Department History

Joseph Culler, first chair of the Physics Department
Joseph Culler, circa 1903

Miami Physics has its origins in the departments of natural philosophy (1832-45) and natural science (1845-73). The Physics and Chemistry Department was formed in 1885 under the leadership of Henry Snyder, and from 1898 to 1902, Raymond Hughes led the department, after which he went on to become Miami’s 15th president and Iowa State University’s 8th president. In 1903, the Physics Department was formed with Joseph Culler as chairman and the only full-time faculty member.

In 1926, Ray L. Edwards was named chair of physics, a position he held until 1956. During his 30-year tenure, the department grew with the addition of professors Dave Griffing, John Snider, George Arfken, Phil Macklin, Don Kelly, Joe Priest, Jim Poth, and Glenn Julian. Our Master’s program preceded the establishment of Miami’s Society of Physics Students Chapter in 1932, with several physics graduate students among the inaugural inductees.

During Dr. Edwards tenure, the department was located in Hughes Hall (which was renamed Kreger Hall in 1968). In 1961, Culler Hall was built specifically for the Physics Department, although it shared some of the space with Math, and later, Aeronautics. In 2014, the department moved back to a totally renovated Kreger Hall, complete with state-of-the-art teaching and research facilities, and common spaces for study and collaboration.

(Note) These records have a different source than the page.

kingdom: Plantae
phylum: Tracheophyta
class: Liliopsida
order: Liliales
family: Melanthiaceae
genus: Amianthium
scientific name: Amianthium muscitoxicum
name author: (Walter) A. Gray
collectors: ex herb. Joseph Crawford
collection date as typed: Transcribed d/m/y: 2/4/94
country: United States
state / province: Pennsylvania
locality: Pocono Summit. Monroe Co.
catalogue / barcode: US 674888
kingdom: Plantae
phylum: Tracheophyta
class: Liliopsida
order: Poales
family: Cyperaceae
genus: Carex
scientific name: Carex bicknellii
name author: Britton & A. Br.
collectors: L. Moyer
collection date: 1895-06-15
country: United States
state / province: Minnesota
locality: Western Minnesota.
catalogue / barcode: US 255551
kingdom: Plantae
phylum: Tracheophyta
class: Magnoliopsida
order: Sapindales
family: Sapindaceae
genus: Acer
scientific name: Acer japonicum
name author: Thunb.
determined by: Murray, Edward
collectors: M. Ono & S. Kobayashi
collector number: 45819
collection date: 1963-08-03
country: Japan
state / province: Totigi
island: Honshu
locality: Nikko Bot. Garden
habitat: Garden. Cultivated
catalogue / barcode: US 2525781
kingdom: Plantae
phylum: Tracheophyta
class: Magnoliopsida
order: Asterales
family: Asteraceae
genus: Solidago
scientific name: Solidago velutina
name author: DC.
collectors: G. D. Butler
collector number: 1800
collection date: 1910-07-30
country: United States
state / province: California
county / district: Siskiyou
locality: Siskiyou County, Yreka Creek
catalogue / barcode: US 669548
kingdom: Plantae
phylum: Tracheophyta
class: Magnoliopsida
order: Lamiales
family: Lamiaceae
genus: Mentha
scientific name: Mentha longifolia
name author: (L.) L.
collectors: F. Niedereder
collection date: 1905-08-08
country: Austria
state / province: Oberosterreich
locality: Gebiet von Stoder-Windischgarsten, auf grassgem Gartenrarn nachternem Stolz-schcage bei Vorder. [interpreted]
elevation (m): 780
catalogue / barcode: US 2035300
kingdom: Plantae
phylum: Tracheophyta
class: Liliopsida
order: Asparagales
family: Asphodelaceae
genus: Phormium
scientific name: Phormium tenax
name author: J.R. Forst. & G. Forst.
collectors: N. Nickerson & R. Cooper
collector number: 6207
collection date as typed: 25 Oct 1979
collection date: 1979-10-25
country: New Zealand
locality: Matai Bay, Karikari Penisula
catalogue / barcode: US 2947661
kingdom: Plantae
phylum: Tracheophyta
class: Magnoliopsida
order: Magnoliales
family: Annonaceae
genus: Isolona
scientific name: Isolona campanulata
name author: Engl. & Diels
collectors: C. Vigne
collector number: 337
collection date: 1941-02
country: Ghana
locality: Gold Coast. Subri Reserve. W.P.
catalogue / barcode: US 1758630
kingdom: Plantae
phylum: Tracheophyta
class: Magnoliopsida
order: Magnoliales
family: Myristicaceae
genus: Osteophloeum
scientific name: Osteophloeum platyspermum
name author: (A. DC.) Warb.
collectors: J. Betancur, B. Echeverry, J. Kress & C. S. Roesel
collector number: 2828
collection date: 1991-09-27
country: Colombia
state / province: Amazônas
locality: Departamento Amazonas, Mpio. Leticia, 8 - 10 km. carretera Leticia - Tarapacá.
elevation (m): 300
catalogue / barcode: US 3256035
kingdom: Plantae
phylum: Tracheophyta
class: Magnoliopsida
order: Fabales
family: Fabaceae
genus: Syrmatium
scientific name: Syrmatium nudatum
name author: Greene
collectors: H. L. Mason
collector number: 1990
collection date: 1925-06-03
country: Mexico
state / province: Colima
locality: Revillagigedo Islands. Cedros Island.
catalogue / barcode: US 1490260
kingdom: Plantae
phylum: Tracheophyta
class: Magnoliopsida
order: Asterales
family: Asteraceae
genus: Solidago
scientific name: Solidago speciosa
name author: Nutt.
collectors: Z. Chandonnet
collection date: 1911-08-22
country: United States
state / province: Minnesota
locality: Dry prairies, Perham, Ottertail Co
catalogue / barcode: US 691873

Miami Physics has a history of excellence in teaching, scholarship and leadership in physics education. In 1945, the prestigious Oersted Medal was awarded to Ray Edwards for notable contributions to the teaching of physics. Our faculty have published numerous texts, including Arfken’s world-renowned “Mathematical Methods for Physicists”; Priest’s “Energy: Principles, Problems and Alternatives”; Griffing’s “The Dynamics of Sports”; Kelly’s “Thermodynamics and Statistical Physics”; Arfken, Griffing, Kelly and Priest’s “University Physics”; and Paul DeVries’ “A First Course in Computational Physics”.  The late Jim Poth and Beverley Taylor have been leaders at the state and national levels in physics education. Taylor was named both an APS Fellow and an AAPT Fellow in recognition of her contributions in that area.